- **Exercise requirements**
Exactly the line that contains "### Controller" and the lines following it to the end of the data are to be reproduced, and nothing more.

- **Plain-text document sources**

'''

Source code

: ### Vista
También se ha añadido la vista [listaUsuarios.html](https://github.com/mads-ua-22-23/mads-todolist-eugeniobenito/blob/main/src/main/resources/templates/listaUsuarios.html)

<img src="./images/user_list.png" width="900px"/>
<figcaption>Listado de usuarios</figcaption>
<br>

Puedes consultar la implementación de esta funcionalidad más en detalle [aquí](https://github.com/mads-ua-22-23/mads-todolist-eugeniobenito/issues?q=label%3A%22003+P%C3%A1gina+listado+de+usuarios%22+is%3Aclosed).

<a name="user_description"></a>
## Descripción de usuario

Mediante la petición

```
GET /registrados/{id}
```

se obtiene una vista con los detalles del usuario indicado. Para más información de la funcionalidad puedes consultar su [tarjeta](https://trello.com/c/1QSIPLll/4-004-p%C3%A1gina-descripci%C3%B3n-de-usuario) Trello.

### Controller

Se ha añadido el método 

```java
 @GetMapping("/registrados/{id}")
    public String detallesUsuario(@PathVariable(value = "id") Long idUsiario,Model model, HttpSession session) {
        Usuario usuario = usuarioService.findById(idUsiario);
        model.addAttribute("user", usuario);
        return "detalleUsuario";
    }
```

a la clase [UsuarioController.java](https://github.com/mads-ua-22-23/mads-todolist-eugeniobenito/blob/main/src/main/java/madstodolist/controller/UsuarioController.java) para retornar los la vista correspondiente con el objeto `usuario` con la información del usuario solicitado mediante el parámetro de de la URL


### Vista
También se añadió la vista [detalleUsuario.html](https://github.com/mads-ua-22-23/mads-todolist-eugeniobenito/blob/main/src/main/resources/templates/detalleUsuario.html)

'''

- **Output below**
### Controller

Se ha añadido el método 

```java
 @GetMapping("/registrados/{id}")
    public String detallesUsuario(@PathVariable(value = "id") Long idUsiario,Model model, HttpSession session) {
        Usuario usuario = usuarioService.findById(idUsiario);
        model.addAttribute("user", usuario);
        return "detalleUsuario";
    }
```

a la clase [UsuarioController.java](https://github.com/mads-ua-22-23/mads-todolist-eugeniobenito/blob/main/src/main/java/madstodolist/controller/UsuarioController.java) para retornar los la vista correspondiente con el objeto `usuario` con la información del usuario solicitado mediante el parámetro de de la URL


### Vista
También se añadió la vista [detalleUsuario.html](https://github.com/mads-ua-22-23/mads-todolist-eugeniobenito/blob/main/src/main/resources/templates/detalleUsuario.html)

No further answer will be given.